Introduction to Apache Spark

01/16/2018

Apache Spark is an open-source platform for processing large amounts of data based on speed, ease of use and advanced analytics. It was originally developed at UC Berkeley in 2009. It is the largest, open source data processing project.

Apache Spark Logo

Spark’s story

Since its launch, Apache Spark has been quickly adopted by enterprises from various industries. Online giants such as Netflix, Yahoo and eBay have implemented Spark on a massive scale, processing many petabytes of data together. Spark has quickly become the largest open source community in big data, with over 1,000 associates from over 250 organizations.

Spark is designed for data learning. Data scientists usually use machine learning – a set of techniques and algorithms that can learn from data. These algorithms are often iterative, and Spark’s ability to cache the data set in memory significantly speeds up such multiple data processing. This makes Spark an ideal processing mechanism for implementing such algorithms. Spark also contains the MLlib library, which provides a growing set of machine algorithms for common data learning techniques: classification, regression, group filtering, clustering and dimensional reduction.

Apache Spark advantages

Speed

Designed from scratch for performance, Spark can be 100 times faster than Hadoop for large-scale data processing by using memory and other optimizations. Spark is also fast when data is stored on disk, and currently has a world record for large-scale sorting on disk.

Ease of use

Spark has easy-to-use APIs for handling large data sets. This includes a collection of over 100 operators for transforming data and known data frame APIs to manipulate semi-structured data.

Unified engine

Spark is delivered with higher-level libraries, including support for SQL queries, stream data, machine learning, and chart processing. These standard libraries increase the productivity of programmers and can be seamlessly combined to create complex workflows.

Spark functions

Spark takes ”MapReduce” to the next level. With capabilities such as data storage in memory and real-time processing, performance can be several times higher than with other large datasets technologies. Spark supports and helps in optimizing steps in data processing workflows. Provides a higher level of API to improve programmer productivity and a consistent architect model for Big Data solutions. Spark stores intermediate results in memory, instead of writing them to disk, which is very useful, especially when you need to repeatedly work on the same data set. It has been designed as an executive engine that works both in memory and on the disk. Spark operators perform external operations when data does not fit into memory. Spark can be used to process data sets larger than the segregated memory in the cluster.

Spark will try to store as much data as it has memory, and then it will spill onto the disk. It can store part of the data set in memory and other data on the disk. Thanks to this data storage in the memory Spark has a performance advantage.

Other Sparks functions:

It supports more than just mapping and reducing functions.
Optimizes arbitrary operator graphs.
Evaluation of big data queries, which helps in the optimization of the entire data processing.
Provides concise and consistent APIs in Scala, Java and Python.
Offers an interactive shell for Scala and Python. This is not yet available in Java.

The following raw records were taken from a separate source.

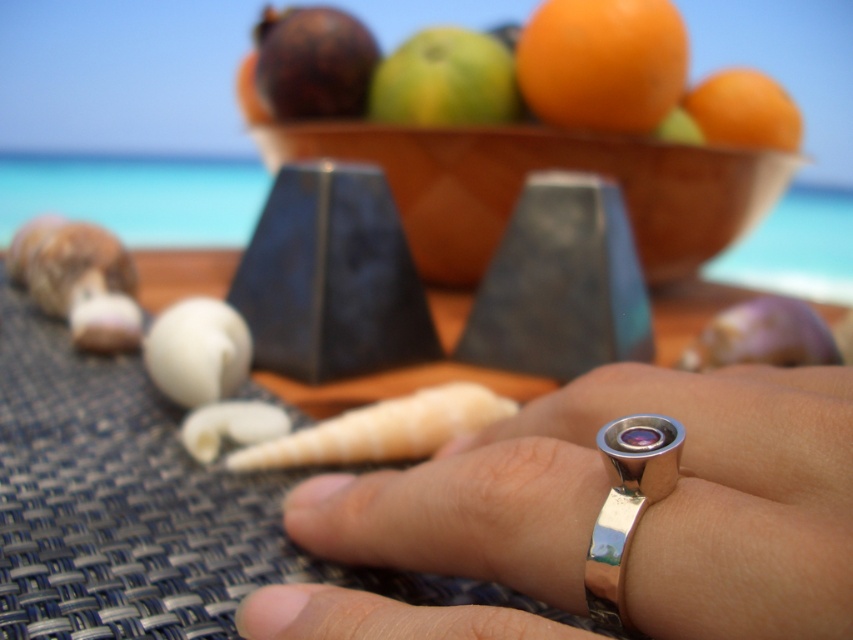
Between point (294, 88) and point (645, 467), which one is positioned behind?

The point (294, 88) is more distant.

Based on the photo, who is shorter, shiny brown coconut at upper center or polished silver ring at center?

polished silver ring at center

Which is behind, point (283, 42) or point (604, 516)?

Positioned behind is point (283, 42).

Locate an element on the screen. shiny brown coconut at upper center is located at coordinates (312, 61).

Looking at this image, measure the distance from orangesmoothfruit at upper center to orangesmoothfruit at right.

orangesmoothfruit at upper center is 7.13 inches away from orangesmoothfruit at right.

Is orangesmoothfruit at upper center wider than orangesmoothfruit at right?

Yes, orangesmoothfruit at upper center is wider than orangesmoothfruit at right.

Is point (637, 1) closer to camera compared to point (708, 81)?

Yes, it is.

The height and width of the screenshot is (640, 853). Identify the location of orangesmoothfruit at upper center. (602, 61).

Is polished silver ring at center smaller than orangesmoothfruit at right?

Correct, polished silver ring at center occupies less space than orangesmoothfruit at right.

Is the position of polished silver ring at center more distant than that of orangesmoothfruit at right?

No, it is not.

Between point (662, 445) and point (717, 132), which one is positioned behind?

The point (717, 132) is behind.

At what (x,y) coordinates should I click in order to perform the action: click on polished silver ring at center. Please return your answer as a coordinate pair (x, y). The height and width of the screenshot is (640, 853). Looking at the image, I should click on (625, 506).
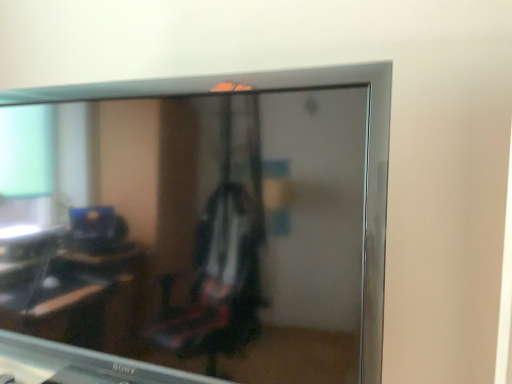
Measure the distance between matte black television at upper center and camera.

They are 25.02 inches apart.

Identify the location of matte black television at upper center. Image resolution: width=512 pixels, height=384 pixels. (196, 229).

Image resolution: width=512 pixels, height=384 pixels. What do you see at coordinates (196, 229) in the screenshot? I see `matte black television at upper center` at bounding box center [196, 229].

This screenshot has width=512, height=384. I want to click on matte black television at upper center, so click(196, 229).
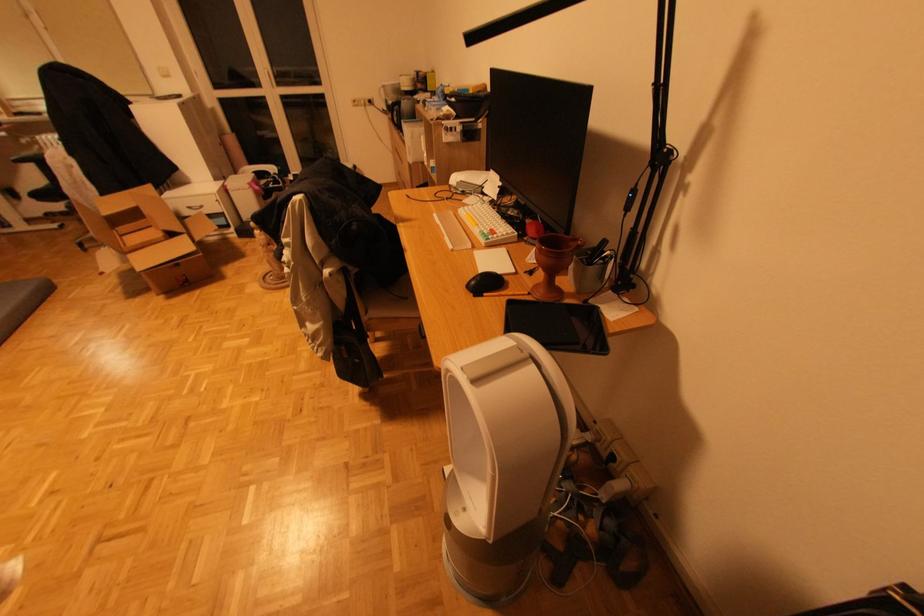
Describe the element at coordinates (484, 283) in the screenshot. I see `a black computer mouse` at that location.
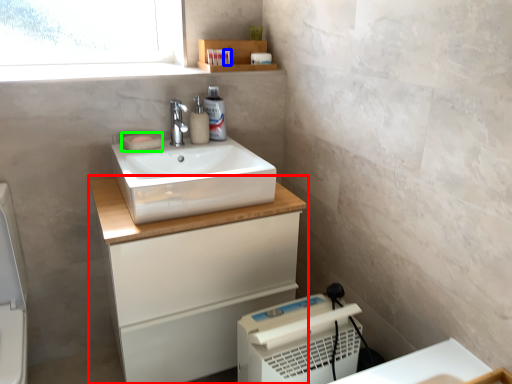
Question: Which is farther away from bathroom cabinet (highlighted by a red box)? toiletry (highlighted by a blue box) or soap (highlighted by a green box)?

Choices:
 (A) toiletry
 (B) soap

Answer: (A)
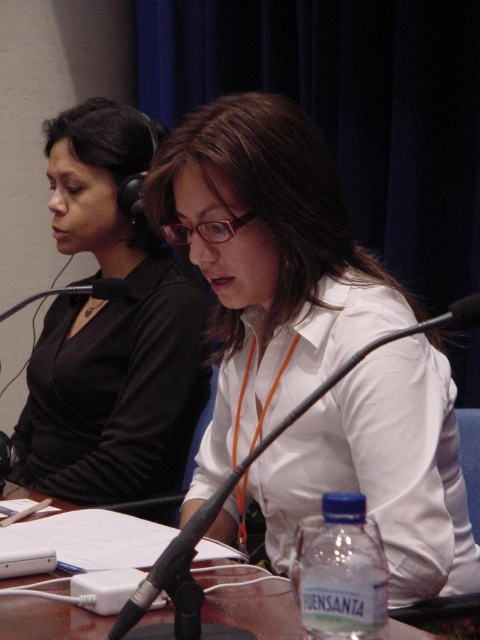
You are standing in front of the table and want to place a small object on the table. You have two options for placement based on the coordinates given. Which coordinate point, point (237, 372) or point (16, 477), is closer to you?

Point (237, 372) is closer to the camera, so placing the object there would be closer to you.

You are attending a virtual meeting and need to identify the speaker based on their clothing. The speaker is wearing a white glossy shirt at center. Where is this shirt positioned relative to the matte black shirt at center?

The white glossy shirt at center is located below the matte black shirt at center.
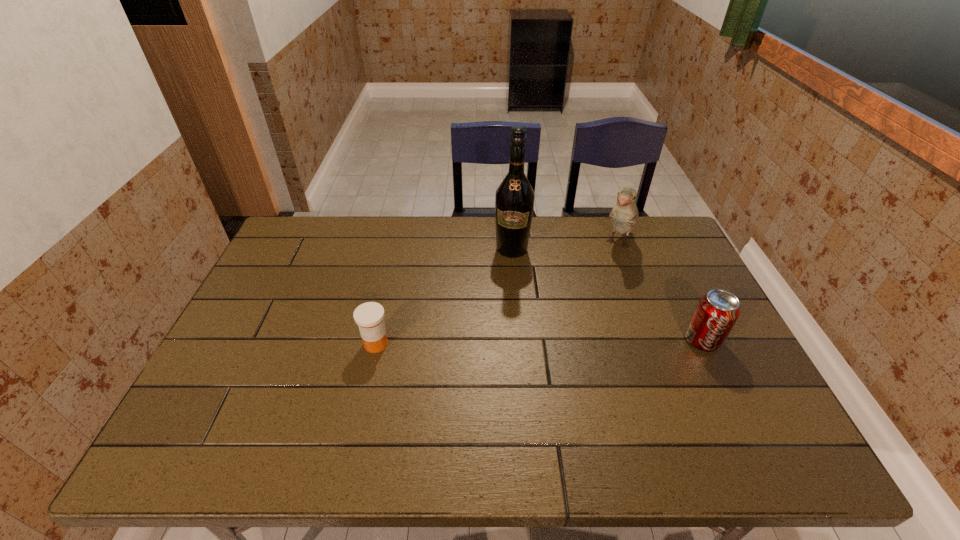
Locate an element on the screen. the shortest object is located at coordinates (369, 316).

This screenshot has width=960, height=540. I want to click on the leftmost object, so click(369, 316).

The width and height of the screenshot is (960, 540). I want to click on the second shortest object, so click(x=717, y=311).

The width and height of the screenshot is (960, 540). I want to click on the rightmost object, so click(717, 311).

Where is `the second tallest object`? the second tallest object is located at coordinates (624, 215).

Where is `the second object from right to left`? the second object from right to left is located at coordinates (624, 215).

Where is `wine bottle`? Image resolution: width=960 pixels, height=540 pixels. wine bottle is located at coordinates (514, 201).

At what (x,y) coordinates should I click in order to perform the action: click on the tallest object. Please return your answer as a coordinate pair (x, y). The image size is (960, 540). Looking at the image, I should click on (514, 201).

Find the location of a particular element. This screenshot has height=540, width=960. free location located 0.060m on the label of the shortest object is located at coordinates (370, 374).

Find the location of a particular element. vacant space located 0.230m on the left of the second shortest object is located at coordinates (598, 341).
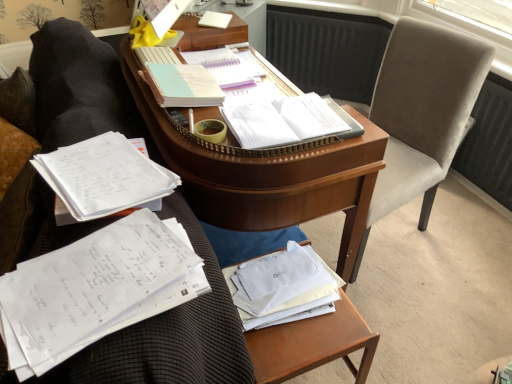
Question: Is wooden at lower right a part of light blue paper at center, which ranks as the first book in back-to-front order?

Choices:
 (A) yes
 (B) no

Answer: (B)

Question: Considering the relative sizes of light blue paper at center, which ranks as the first book in back-to-front order, and wooden at lower right in the image provided, is light blue paper at center, which ranks as the first book in back-to-front order, taller than wooden at lower right?

Choices:
 (A) no
 (B) yes

Answer: (A)

Question: Is light blue paper at center, which ranks as the first book in back-to-front order, oriented away from wooden at lower right?

Choices:
 (A) yes
 (B) no

Answer: (B)

Question: Is light blue paper at center, which ranks as the first book in back-to-front order, aimed at wooden at lower right?

Choices:
 (A) no
 (B) yes

Answer: (A)

Question: Can you confirm if light blue paper at center, the fourth book from the front, is wider than wooden at lower right?

Choices:
 (A) no
 (B) yes

Answer: (A)

Question: From the image's perspective, relative to white paper at center, arranged as the 3th book when viewed from the back, is light blue spiral notebook at center, which is the second book from back to front, above or below?

Choices:
 (A) above
 (B) below

Answer: (A)

Question: In terms of width, does light blue spiral notebook at center, the third book positioned from the front, look wider or thinner when compared to white paper at center, arranged as the 3th book when viewed from the back?

Choices:
 (A) thin
 (B) wide

Answer: (A)

Question: Considering their positions, is light blue spiral notebook at center, which is the second book from back to front, located in front of or behind white paper at center, which is counted as the second book, starting from the front?

Choices:
 (A) front
 (B) behind

Answer: (B)

Question: Considering the positions of light blue spiral notebook at center, which is the second book from back to front, and white paper at center, which is counted as the second book, starting from the front, in the image, is light blue spiral notebook at center, which is the second book from back to front, taller or shorter than white paper at center, which is counted as the second book, starting from the front,?

Choices:
 (A) tall
 (B) short

Answer: (A)

Question: Is light blue spiral notebook at center, which is the second book from back to front, taller or shorter than velvet gray swivel chair at right?

Choices:
 (A) tall
 (B) short

Answer: (B)

Question: Considering the relative positions of light blue spiral notebook at center, the third book positioned from the front, and velvet gray swivel chair at right in the image provided, is light blue spiral notebook at center, the third book positioned from the front, to the left or to the right of velvet gray swivel chair at right?

Choices:
 (A) left
 (B) right

Answer: (A)

Question: Considering the positions of light blue spiral notebook at center, the third book positioned from the front, and velvet gray swivel chair at right in the image, is light blue spiral notebook at center, the third book positioned from the front, bigger or smaller than velvet gray swivel chair at right?

Choices:
 (A) big
 (B) small

Answer: (B)

Question: From the image's perspective, is light blue spiral notebook at center, which is the second book from back to front, located above or below velvet gray swivel chair at right?

Choices:
 (A) above
 (B) below

Answer: (A)

Question: Is wooden desk at center inside the boundaries of wooden at lower right, or outside?

Choices:
 (A) outside
 (B) inside

Answer: (A)

Question: Considering their positions, is wooden desk at center located in front of or behind wooden at lower right?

Spark is written in the Scala programming language and works in the Java Virtual Machine (JVM) environment. It currently supports the following languages for application development using Spark: Scala, Java, Python, Clojure and R.

The wide range of Spark libraries and the ability to calculate data from many different types of data storage means that Spark can be used for many different problems in many industries. Digital advertising companies use them to store online campaign database and project campaigns tailored to specific customers. Financial companies use them to consume financial data and run models to target investment activities. Companies producing consumer goods use them to aggregate customer data and forecast trends, to guide inventory decisions and see new market opportunities.